Can one estimate and calculate a confidence interval for the value of a cutpoint obtained from the ROC curve?
for example, using the pROC package in R:
> library(pROC)
> data(aSAH)
> roc1 <- roc(aSAH$outcome,
aSAH$s100b, percent=TRUE,
# arguments for ci
ci=TRUE, boot.n=100, ci.alpha=0.9, stratified=FALSE,
# arguments for plot
plot=TRUE, auc.polygon=TRUE, max.auc.polygon=TRUE, grid=TRUE,
print.auc=TRUE, show.thres=TRUE)
with confidence intervals:
> ci.thresholds(roc1)
will produce:
95% CI (2000 stratified bootstrap replicates):
thresholds sp.low sp.median sp.high se.low se.median se.high
-Inf 0.000 0.00 0.00 100.00 100.00 100.00
0.065 6.944 13.89 22.22 92.68 97.56 100.00
0.075 12.500 22.22 31.94 80.49 90.24 97.56
0.085 20.830 30.56 41.67 77.99 87.80 97.56
0.095 27.780 38.89 50.00 70.73 82.93 92.68
0.105 37.500 48.61 59.72 65.85 78.05 90.24
0.115 43.060 54.17 65.28 60.98 75.61 87.80
0.135 47.220 58.33 69.44 53.66 68.29 80.49
0.155 58.330 69.44 80.56 51.22 65.85 80.49
0.205 70.830 80.56 88.89 48.78 63.41 78.05
0.245 73.580 81.94 90.28 43.90 58.54 73.17
0.290 73.610 83.33 91.67 34.15 51.22 65.85
0.325 76.350 84.72 93.06 29.27 46.34 60.98
0.345 79.170 87.50 94.44 29.27 43.90 58.54
0.395 80.560 88.89 95.83 26.83 41.46 56.10
0.435 83.330 90.28 95.87 24.39 39.02 53.66
0.475 90.280 95.83 100.00 19.51 34.15 48.78
0.485 93.060 97.22 100.00 17.07 31.71 46.34
0.510 100.000 100.00 100.00 14.63 29.27 43.90
QUESTION
Why there is no CI on thresholds?
UPDATE
I realised how to specify the best cutpoint to be not youden, but topleft?
rocobj <- plot.roc(aSAH$outcome,
aSAH$s100b,
main="Confidence intervals",
percent=TRUE, ci=TRUE, print.auc=TRUE)
# print the AUC (will contain the CI)
ciobj <- ci.se(rocobj,
specificities=seq(0, 100, 5))
plot(ciobj, type="shape", col="#1c61b6AA")
plot(ci(rocobj, of="thresholds", thresholds="best", best.method="topleft"))
Best Answer
You fixed the thresholds. They cannot vary in the boostrap.
Let's simplify and look at only one threshold:
By doing that, you fixed the threshold to 0.205 and asked: how much can my sensibility and specificity vary at that threshold? The threshold is your fixed point. It has no uncertainty associated with it. You implicitly did the same by asking for all thresholds, even though you didn't spell it out.

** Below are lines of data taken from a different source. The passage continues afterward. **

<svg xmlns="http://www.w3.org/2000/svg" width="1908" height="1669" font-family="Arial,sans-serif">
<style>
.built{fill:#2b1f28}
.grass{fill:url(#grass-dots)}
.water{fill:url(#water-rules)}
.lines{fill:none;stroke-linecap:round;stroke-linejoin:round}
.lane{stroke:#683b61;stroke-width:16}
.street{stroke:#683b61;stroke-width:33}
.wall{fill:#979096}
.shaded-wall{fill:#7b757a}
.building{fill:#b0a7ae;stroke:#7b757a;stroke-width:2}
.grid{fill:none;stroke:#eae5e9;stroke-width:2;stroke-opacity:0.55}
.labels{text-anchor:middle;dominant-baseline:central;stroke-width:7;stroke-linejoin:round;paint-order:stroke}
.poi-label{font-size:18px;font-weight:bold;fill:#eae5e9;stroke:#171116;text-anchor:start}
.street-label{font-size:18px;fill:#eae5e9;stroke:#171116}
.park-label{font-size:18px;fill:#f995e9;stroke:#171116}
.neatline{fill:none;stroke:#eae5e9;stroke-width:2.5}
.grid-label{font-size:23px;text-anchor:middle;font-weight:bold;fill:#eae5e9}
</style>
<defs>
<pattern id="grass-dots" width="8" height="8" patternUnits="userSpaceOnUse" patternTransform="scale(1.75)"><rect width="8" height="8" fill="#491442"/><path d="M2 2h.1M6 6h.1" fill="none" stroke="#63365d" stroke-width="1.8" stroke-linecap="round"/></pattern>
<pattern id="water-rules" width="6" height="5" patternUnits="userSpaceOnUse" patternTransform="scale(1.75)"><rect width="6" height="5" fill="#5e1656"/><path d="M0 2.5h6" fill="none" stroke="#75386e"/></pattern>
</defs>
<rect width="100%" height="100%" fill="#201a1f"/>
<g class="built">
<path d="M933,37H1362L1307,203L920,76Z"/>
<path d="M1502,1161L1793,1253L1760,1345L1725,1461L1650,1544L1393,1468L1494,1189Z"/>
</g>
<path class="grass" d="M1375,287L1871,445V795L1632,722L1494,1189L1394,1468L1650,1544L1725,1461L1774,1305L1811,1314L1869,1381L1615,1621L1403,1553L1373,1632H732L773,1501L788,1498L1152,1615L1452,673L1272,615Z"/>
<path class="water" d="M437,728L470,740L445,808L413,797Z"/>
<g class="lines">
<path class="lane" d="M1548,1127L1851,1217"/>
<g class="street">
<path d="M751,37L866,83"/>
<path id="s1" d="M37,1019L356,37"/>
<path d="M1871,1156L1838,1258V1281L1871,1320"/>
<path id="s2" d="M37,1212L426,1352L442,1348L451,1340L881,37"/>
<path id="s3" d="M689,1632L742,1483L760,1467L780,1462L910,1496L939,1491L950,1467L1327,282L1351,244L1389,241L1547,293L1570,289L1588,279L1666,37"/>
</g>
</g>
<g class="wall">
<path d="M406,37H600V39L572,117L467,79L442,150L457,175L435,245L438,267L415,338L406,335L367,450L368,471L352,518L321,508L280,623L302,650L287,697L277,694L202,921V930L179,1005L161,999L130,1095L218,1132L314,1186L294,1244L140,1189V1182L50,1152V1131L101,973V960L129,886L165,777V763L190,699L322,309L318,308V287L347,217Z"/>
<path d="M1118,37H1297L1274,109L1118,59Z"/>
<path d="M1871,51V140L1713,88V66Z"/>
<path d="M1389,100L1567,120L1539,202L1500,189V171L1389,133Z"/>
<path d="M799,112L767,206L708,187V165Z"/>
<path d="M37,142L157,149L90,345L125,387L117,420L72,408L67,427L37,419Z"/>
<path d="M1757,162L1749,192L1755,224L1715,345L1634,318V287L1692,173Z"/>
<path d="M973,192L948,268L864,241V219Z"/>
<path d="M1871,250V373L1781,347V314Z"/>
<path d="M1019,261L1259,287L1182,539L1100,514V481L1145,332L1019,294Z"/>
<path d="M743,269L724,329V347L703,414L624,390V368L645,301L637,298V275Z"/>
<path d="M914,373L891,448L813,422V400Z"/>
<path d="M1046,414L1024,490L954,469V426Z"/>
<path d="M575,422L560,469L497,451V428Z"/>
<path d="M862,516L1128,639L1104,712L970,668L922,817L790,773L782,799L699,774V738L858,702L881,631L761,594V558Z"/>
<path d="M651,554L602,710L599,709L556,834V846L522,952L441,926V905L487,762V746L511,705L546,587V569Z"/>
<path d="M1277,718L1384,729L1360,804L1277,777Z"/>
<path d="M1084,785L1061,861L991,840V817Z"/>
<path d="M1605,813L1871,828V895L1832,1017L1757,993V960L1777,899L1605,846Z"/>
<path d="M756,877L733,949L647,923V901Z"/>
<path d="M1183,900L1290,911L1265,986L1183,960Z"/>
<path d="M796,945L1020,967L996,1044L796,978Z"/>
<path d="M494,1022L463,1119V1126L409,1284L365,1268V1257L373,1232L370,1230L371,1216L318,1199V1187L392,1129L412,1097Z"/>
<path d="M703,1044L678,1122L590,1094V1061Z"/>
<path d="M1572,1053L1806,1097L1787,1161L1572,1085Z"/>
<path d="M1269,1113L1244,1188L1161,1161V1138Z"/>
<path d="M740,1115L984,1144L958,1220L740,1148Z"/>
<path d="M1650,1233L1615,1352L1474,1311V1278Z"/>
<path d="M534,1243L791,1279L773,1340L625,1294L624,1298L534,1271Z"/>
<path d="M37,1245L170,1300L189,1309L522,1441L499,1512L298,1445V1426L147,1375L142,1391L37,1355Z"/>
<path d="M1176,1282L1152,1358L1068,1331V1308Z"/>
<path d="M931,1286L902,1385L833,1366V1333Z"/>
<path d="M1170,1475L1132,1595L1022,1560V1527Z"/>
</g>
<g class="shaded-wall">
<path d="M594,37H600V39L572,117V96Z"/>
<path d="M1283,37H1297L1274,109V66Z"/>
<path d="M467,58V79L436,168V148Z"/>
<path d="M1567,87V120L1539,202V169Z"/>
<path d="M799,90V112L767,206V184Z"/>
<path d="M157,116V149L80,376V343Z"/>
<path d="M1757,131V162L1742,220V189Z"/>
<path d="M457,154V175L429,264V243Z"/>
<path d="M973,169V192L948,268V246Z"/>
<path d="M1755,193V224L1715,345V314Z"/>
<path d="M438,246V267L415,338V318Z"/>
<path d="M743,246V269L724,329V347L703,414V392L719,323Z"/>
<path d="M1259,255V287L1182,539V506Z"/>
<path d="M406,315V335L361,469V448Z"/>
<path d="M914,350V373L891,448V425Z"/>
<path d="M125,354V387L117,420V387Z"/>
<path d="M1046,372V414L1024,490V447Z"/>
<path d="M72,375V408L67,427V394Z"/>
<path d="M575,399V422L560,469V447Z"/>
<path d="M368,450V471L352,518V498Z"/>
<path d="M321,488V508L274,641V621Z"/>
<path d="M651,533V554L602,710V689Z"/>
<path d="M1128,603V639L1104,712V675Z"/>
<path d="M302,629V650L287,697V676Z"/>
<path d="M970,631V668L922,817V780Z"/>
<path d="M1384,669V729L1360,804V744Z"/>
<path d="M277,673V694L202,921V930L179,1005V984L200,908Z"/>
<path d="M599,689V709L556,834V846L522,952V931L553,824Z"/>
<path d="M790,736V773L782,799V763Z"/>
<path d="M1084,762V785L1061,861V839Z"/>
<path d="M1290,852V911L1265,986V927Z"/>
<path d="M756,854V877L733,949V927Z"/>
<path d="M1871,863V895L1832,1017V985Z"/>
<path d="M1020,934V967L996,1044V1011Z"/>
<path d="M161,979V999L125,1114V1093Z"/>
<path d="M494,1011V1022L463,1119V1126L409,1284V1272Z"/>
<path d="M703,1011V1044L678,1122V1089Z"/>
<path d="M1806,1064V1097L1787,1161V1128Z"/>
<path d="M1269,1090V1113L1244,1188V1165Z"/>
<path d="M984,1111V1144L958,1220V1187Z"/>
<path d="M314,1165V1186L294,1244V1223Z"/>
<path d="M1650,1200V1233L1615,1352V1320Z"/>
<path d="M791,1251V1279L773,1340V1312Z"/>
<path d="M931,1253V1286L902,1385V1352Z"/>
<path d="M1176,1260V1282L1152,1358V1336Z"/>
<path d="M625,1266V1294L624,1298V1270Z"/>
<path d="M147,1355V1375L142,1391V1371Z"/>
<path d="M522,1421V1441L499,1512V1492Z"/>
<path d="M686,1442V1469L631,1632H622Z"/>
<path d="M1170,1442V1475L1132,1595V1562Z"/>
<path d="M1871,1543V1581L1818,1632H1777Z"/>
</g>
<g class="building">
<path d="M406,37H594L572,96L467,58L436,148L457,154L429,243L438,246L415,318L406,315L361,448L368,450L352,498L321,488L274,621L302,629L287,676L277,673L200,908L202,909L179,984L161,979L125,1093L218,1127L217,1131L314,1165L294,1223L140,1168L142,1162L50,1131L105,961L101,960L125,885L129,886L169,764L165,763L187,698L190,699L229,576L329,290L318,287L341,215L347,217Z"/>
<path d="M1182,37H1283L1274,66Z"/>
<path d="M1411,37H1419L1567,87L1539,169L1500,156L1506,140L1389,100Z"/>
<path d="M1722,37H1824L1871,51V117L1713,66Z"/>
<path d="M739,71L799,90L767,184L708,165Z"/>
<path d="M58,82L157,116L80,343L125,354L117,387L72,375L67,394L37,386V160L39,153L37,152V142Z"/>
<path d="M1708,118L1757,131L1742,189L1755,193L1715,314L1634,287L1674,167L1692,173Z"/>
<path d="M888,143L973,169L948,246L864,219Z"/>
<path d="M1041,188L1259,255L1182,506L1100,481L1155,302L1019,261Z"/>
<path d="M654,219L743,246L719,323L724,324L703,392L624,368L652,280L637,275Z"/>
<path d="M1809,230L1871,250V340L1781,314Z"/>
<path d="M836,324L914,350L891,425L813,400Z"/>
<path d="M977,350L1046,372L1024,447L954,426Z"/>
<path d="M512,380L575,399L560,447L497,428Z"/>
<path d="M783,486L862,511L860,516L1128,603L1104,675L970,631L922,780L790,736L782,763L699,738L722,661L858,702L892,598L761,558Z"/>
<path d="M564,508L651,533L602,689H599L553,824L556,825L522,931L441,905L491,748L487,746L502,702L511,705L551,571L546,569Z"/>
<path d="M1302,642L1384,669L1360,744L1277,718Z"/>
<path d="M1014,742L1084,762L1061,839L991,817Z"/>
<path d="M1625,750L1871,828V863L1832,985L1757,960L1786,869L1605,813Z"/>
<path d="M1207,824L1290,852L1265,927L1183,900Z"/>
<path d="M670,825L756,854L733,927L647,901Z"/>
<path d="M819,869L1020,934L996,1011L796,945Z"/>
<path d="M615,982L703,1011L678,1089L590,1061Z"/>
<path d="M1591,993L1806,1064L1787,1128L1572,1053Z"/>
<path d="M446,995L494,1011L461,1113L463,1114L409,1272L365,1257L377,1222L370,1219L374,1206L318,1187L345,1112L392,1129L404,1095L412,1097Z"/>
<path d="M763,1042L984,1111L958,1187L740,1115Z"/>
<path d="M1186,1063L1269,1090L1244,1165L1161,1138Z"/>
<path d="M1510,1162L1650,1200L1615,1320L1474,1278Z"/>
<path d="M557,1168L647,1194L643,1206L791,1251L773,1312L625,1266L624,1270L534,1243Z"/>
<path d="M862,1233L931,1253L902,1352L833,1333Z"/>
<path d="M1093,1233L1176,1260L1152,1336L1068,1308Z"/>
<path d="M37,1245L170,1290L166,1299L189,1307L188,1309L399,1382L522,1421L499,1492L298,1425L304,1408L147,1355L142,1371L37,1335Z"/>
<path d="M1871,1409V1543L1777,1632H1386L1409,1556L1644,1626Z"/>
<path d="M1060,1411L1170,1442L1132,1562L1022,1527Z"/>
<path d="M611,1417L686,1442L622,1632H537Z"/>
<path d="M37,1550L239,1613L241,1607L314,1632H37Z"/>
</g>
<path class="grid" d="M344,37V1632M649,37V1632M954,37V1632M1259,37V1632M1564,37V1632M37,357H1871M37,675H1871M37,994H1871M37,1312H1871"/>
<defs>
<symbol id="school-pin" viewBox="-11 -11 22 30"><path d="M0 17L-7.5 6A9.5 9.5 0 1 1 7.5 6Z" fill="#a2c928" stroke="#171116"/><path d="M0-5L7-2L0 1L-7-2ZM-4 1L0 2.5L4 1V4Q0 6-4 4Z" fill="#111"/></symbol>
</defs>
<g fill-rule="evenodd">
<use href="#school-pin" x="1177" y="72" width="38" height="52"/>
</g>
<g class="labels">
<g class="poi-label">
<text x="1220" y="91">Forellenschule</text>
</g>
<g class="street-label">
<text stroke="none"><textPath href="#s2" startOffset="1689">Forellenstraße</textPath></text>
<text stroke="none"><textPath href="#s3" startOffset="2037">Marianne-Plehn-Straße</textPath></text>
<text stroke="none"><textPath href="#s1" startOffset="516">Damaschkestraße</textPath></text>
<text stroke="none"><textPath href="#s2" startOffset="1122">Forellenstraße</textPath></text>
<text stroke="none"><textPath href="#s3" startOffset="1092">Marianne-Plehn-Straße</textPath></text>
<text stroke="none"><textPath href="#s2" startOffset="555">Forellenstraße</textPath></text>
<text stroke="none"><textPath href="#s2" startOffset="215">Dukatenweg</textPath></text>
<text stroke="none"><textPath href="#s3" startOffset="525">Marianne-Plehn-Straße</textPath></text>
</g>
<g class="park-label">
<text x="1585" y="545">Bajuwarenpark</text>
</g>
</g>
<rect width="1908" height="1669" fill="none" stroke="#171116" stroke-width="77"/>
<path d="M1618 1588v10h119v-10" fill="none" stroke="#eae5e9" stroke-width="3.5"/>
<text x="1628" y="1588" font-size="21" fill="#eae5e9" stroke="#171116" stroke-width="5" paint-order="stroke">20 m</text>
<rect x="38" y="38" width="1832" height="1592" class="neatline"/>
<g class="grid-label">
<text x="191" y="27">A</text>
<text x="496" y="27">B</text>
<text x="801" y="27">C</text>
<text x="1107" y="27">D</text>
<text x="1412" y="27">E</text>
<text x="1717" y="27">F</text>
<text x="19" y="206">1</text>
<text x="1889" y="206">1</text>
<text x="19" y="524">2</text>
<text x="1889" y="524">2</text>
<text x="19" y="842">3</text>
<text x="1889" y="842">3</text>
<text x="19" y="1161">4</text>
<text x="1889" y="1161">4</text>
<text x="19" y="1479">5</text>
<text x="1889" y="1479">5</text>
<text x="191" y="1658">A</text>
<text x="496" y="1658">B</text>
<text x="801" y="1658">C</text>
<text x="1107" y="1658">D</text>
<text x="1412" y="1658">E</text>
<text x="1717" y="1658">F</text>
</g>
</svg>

If you want a CI on the threshold you have to reformulate the question, for instance how uncertain is the "best" threshold?
Now of course you could ask: let's now fix the sensitivity at X = 0.9, and see how the threshold varies there. But this is more tricky than it sounds: you see, most of the ROC curve is actually a line between discrete points. Most points on the ROC curve actually fall between two thresholds. To calculate a threshold for an arbitrary point, you would need to interpolate a threshold value there. This is doable, but requires some parametric assumptions about the distribution of thresholds. Are you doing a linear interpolation? That would be pretty bad for most datasets I've ever seen.
So far, pROC is not able to reliably calculate a threshold at an arbitrary coordinate, so questions like how uncertain is the threshold at a fixed sensitivity X? result in errors or missing values. It's a can of worms I tried to open but I never reached anything useful.